Katolik, nie katolik - to bylo imponujace wydarzenie. I takoz imponujace widowisko.
Slub Windsora poszedl na trzeci plan, swieto 1.Maja na drugi plan, futbol i hokej na lodzie na czwarty plan.
Przykra sprawa dla Prawdziwych Polskich Patriotow.
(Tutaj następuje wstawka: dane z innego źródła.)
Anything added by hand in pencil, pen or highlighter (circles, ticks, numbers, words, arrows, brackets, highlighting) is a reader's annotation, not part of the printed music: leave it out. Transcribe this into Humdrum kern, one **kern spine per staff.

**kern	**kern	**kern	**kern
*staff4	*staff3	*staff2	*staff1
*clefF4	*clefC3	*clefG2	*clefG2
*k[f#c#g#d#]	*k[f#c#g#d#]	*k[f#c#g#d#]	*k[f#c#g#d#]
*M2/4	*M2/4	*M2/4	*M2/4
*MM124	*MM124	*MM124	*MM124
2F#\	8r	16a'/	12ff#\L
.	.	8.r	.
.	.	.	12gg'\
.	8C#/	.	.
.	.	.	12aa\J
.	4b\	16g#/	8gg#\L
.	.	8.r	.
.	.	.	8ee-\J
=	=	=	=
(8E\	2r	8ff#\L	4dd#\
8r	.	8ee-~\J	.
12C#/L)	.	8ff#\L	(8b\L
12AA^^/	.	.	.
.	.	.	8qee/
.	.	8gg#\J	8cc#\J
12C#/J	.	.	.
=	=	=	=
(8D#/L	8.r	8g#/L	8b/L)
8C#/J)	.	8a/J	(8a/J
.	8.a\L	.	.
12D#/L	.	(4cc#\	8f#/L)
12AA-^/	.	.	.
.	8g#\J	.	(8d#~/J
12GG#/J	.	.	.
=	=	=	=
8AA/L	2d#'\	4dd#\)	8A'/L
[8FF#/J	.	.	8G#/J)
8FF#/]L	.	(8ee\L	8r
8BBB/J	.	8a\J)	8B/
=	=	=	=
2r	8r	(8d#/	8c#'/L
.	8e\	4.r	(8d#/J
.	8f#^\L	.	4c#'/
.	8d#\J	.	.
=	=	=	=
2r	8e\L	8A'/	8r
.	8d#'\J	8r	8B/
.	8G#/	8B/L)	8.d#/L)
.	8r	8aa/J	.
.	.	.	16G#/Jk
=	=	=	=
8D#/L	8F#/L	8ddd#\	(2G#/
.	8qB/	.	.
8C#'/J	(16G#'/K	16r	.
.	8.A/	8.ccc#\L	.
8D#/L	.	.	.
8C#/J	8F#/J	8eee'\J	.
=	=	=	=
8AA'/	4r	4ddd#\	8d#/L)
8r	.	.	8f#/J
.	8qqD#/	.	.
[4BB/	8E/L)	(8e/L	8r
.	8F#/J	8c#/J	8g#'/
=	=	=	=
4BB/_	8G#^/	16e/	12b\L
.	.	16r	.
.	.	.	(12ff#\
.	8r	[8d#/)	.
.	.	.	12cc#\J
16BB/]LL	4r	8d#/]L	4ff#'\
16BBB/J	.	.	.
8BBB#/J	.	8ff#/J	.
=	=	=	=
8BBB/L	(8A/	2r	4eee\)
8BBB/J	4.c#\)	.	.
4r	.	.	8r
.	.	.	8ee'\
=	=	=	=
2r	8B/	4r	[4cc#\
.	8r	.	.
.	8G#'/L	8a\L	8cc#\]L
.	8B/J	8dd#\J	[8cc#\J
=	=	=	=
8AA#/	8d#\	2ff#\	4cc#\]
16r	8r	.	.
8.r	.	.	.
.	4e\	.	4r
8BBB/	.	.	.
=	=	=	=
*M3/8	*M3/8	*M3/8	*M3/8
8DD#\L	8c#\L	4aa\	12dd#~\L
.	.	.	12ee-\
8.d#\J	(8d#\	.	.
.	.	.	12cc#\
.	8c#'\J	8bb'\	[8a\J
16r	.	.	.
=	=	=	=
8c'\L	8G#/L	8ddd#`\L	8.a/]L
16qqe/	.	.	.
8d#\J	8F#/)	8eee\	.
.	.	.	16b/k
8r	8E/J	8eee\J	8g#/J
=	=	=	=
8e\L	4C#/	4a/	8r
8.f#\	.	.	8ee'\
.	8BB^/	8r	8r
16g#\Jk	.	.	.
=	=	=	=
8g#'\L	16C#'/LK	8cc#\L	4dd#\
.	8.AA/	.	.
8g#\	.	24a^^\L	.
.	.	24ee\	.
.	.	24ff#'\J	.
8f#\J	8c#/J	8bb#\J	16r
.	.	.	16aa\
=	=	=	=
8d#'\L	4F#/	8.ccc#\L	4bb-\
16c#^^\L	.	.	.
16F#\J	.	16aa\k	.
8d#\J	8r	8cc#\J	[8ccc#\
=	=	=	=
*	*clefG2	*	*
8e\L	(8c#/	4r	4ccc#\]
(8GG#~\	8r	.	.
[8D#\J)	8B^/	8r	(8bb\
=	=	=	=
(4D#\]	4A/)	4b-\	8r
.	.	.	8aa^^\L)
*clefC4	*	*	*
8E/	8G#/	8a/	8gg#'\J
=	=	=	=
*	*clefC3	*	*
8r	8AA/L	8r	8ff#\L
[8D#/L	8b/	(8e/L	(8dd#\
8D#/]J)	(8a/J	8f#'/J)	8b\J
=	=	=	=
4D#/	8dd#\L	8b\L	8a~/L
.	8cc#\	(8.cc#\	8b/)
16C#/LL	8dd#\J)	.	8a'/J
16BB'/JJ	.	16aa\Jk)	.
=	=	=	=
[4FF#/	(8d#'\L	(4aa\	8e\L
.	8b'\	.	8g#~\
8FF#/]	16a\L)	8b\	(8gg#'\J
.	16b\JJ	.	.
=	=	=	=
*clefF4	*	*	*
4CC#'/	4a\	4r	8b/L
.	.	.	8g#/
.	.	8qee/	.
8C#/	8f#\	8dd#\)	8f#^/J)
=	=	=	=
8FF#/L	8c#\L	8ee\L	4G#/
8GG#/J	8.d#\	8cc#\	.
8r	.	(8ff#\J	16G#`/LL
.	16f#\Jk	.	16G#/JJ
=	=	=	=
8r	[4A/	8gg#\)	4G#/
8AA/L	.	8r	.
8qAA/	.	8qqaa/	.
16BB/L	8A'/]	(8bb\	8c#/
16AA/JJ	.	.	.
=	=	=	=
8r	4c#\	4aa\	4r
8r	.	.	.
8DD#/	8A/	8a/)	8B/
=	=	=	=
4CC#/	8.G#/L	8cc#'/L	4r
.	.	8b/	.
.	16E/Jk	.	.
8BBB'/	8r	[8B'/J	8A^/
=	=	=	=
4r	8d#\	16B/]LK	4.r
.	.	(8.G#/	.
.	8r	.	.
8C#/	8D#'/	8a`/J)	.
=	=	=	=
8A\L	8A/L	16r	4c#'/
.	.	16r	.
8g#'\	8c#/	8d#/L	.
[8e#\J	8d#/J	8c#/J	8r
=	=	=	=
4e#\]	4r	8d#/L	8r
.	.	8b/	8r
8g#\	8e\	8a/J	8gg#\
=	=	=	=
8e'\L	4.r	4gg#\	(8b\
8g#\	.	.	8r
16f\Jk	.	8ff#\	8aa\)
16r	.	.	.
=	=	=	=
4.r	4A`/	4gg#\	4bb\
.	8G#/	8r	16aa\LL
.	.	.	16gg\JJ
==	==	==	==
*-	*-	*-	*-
Odtad beda MUSIELI sobie brac blogoslawionego Jana Pawla II za wzor do nasladowania.
Koniec z antysemityzmem - Jan Pawel II jak wiadomo przeprosil za antysemityzm kosciola.
Koniec z OTRem - Jan Pawel II jak wiadomo nigdy nie przyjal Ojca Dyrektora na prywatnej audiencji.
Koniec z miesem w piatki i poniedzialki, grillowaniem w swieta koscielne, nie dawaniem na tace pod pozorem, ze sie nie ma, bo sie zbiera na samochod.
Na sniadaniu u proboszcza slyszalem ze polskiemu kosciolowi do stanu niemieckiego kosciola rzymsko-katolickiego juz nie daleko: coraz mniej powolan kaplanskich, nieobsadzone parafie, malo pieniedzy z tacy, trudno znalezc kucharke na plebanie, bo kazda chcialaby wyplate i koniecznie ubezpiecznie socjalne, bo renta, etc.
Koniec.
A po Polsce w kolejce czekaja Niemcy.